In Abrons v. Maree, read opinion here , the Chancery Court rejected a request for a preliminary injunction to stop the tender offer of a controlling shareholder for the remaining shares it did not own. The court reviewed the prerequisites for a P.I., and after determining that there was no likelihood of success on the merits, did not need to reach the other prerequisites. The claims addressed were that the controlling shareholder failed to make necessary disclosures about the details of the offer.
The court analyzed the argument that the wrong tax rate was used for projections and that the special committee may not have reviewed all the relevant details. The court noted that materiality should not be confused with misleading disclosures and reasoned that:
… it is hard to conceive that a reasonable investor would consider it material to know that the special committee did not itself review the long-term projections and placed no weight on them. Only when minor details alter the total mix of information by implying a significantly higher value, or a critical flaw in the process used, can they be material.

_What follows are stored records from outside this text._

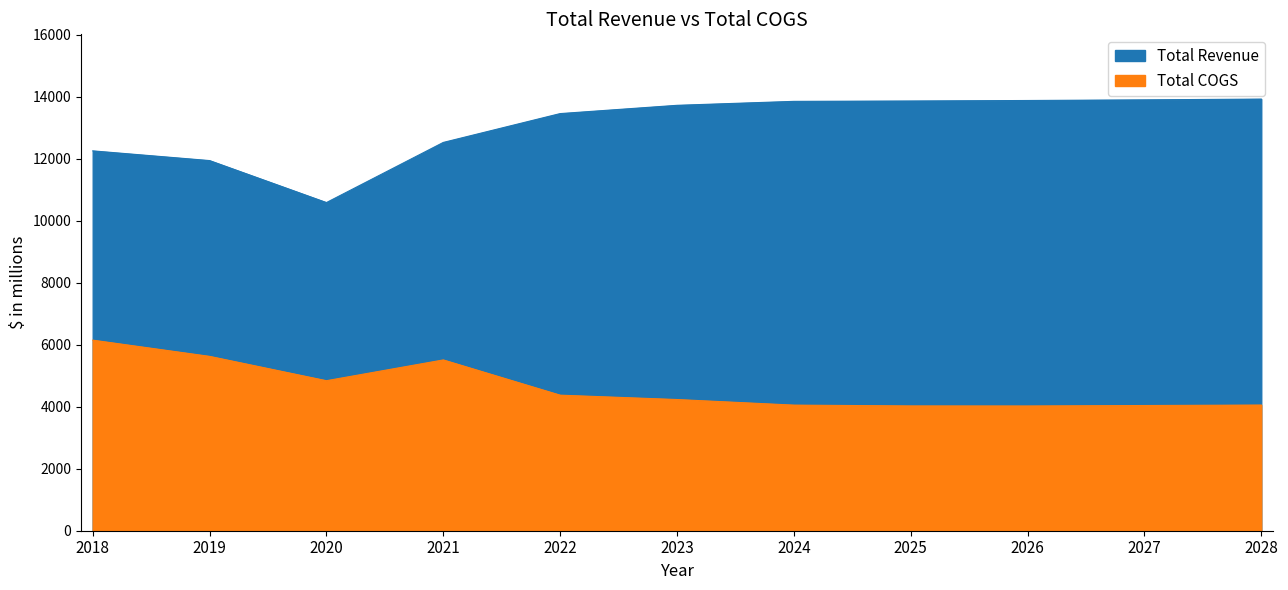

What is the sum of the Total Revenue values at 2027 and 2022?

27347.4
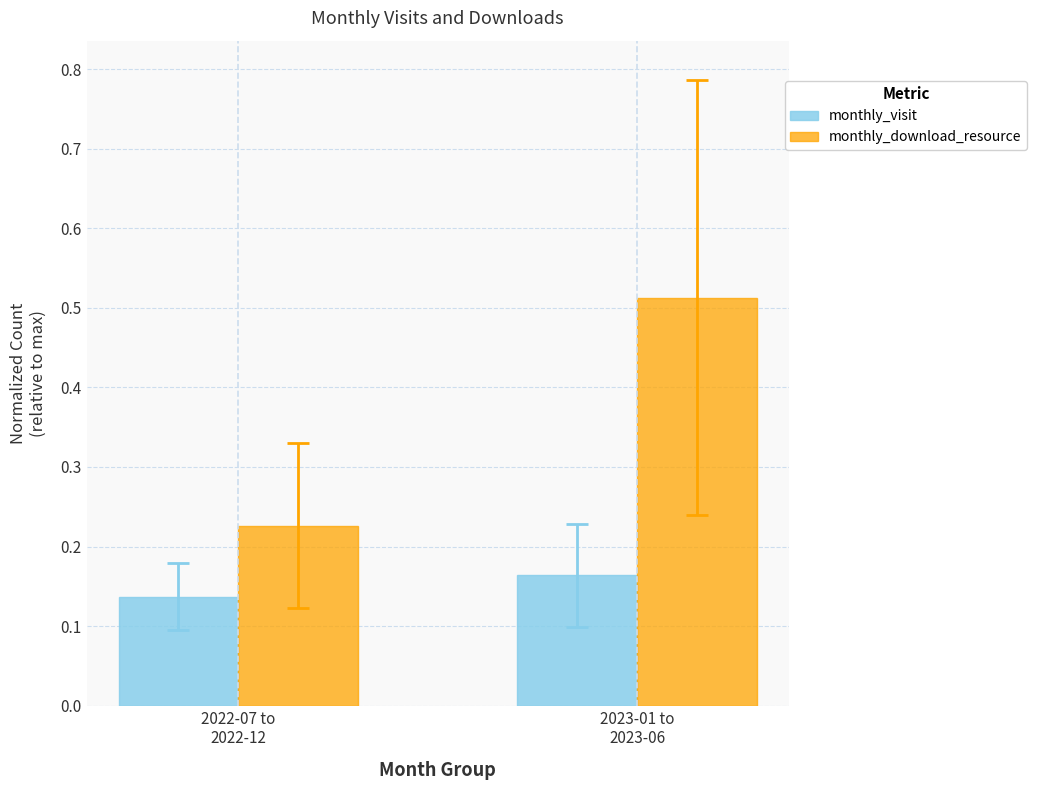

At which category does the chart reach its minimum across all series?

2022-07 to
2022-12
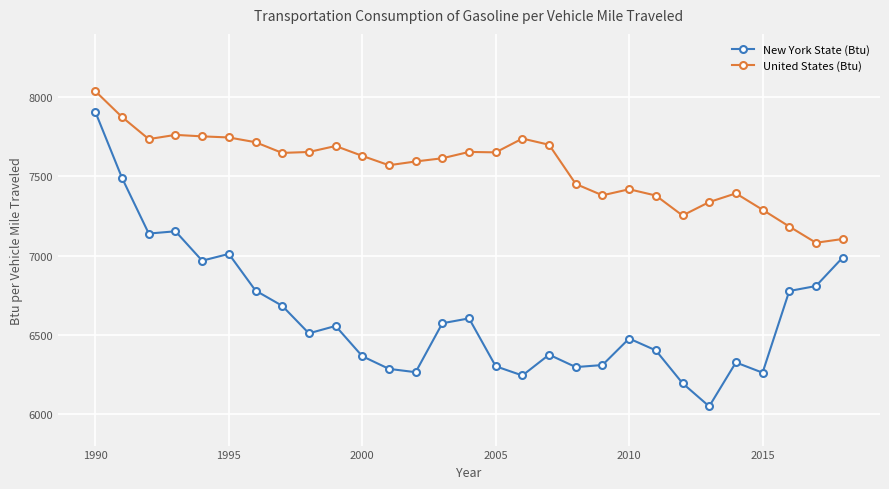

How many series are shown in this chart?

2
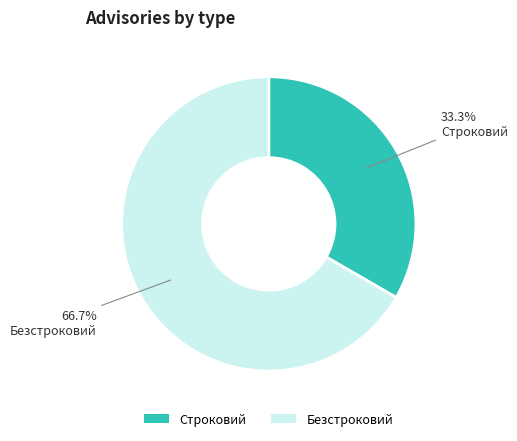

To the nearest percent, what is the combined percentage of Безстроковий and Строковий?

100%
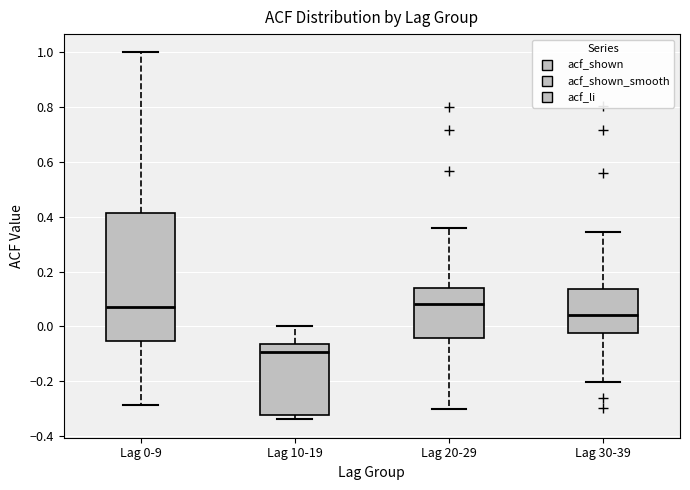

Reading left to right, read every box against the y-axis: the position of its median line, the range the box covers, and the ends of its whiskers. The values are not printed on the chart, so give them approximately, as read against the axis.

Lag 0-9: median 0.06, box -0.06 to 0.42, whiskers -0.28 to 1.00
Lag 10-19: median -0.10, box -0.32 to -0.06, whiskers -0.34 to 0.00
Lag 20-29: median 0.08, box -0.04 to 0.14, whiskers -0.30 to 0.36
Lag 30-39: median 0.04, box -0.02 to 0.14, whiskers -0.20 to 0.34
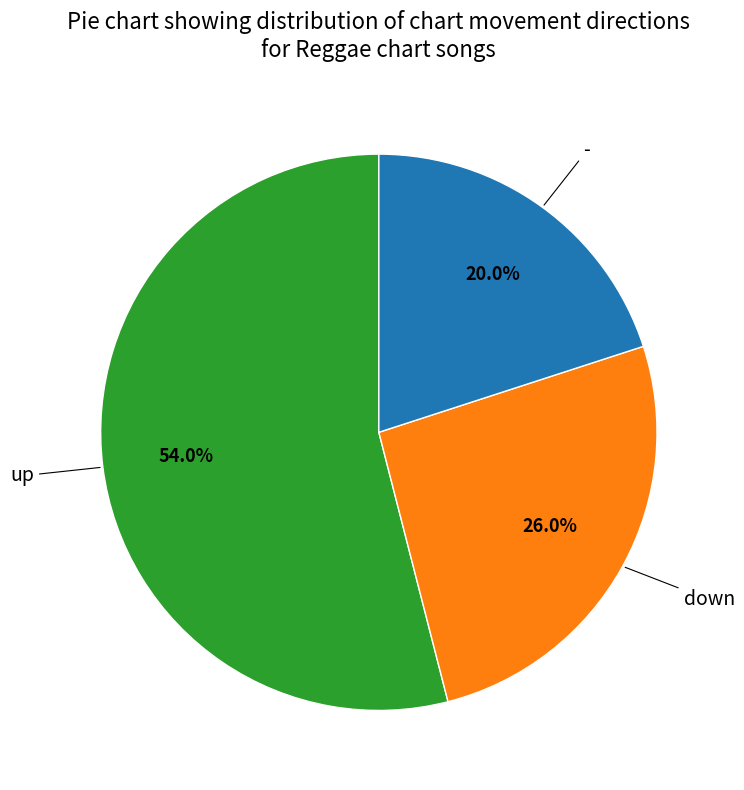

Is the sum of up and - greater than half?

Yes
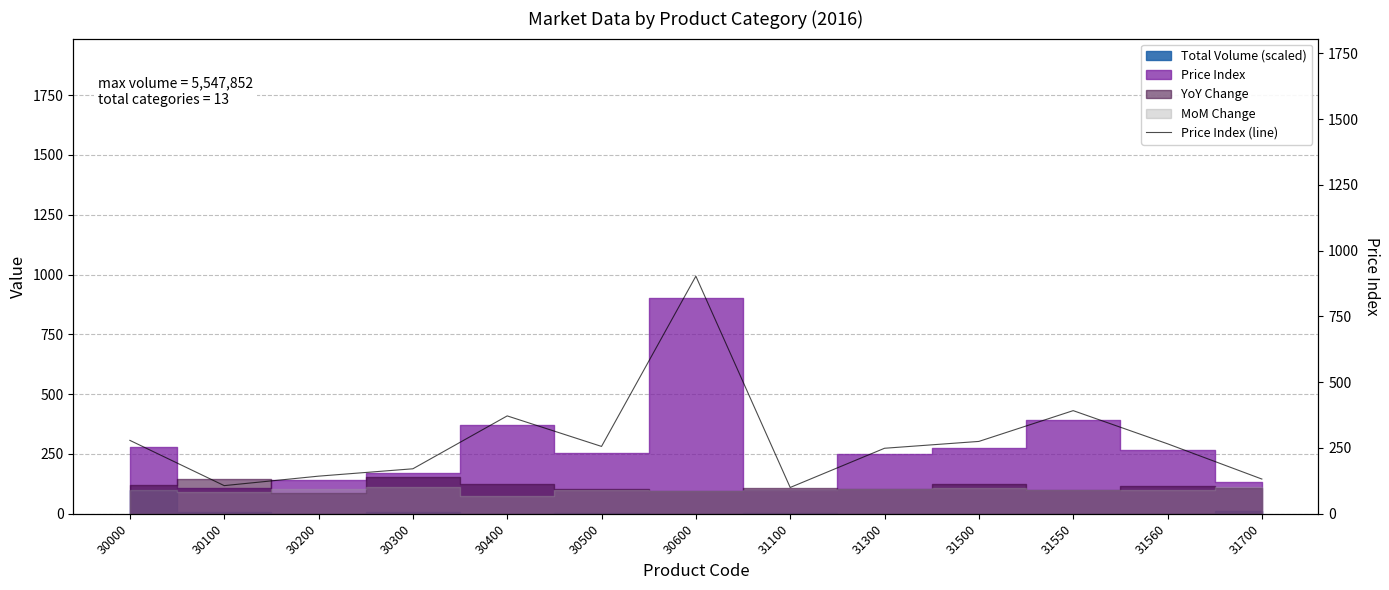

At which category does the chart reach its peak across all series?

30600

The court analyzed also whether the proper standard of review was entire fairness or whether the Silconix line of cases applied ( See, In Re Siliconix S’hldrs Litigation, 2001 WL 716787 (Del. Ch., June 19, 2001), for the line of cases supporting the view that the entire fairness standard does not apply to a non-coercive tender or exchange to acquire shares from a minority). The court also noted that in a short-form merger under DGCL Section 253, when one party already owns 90% of the stock, the only remedy is appraisal under DGCL Section 262.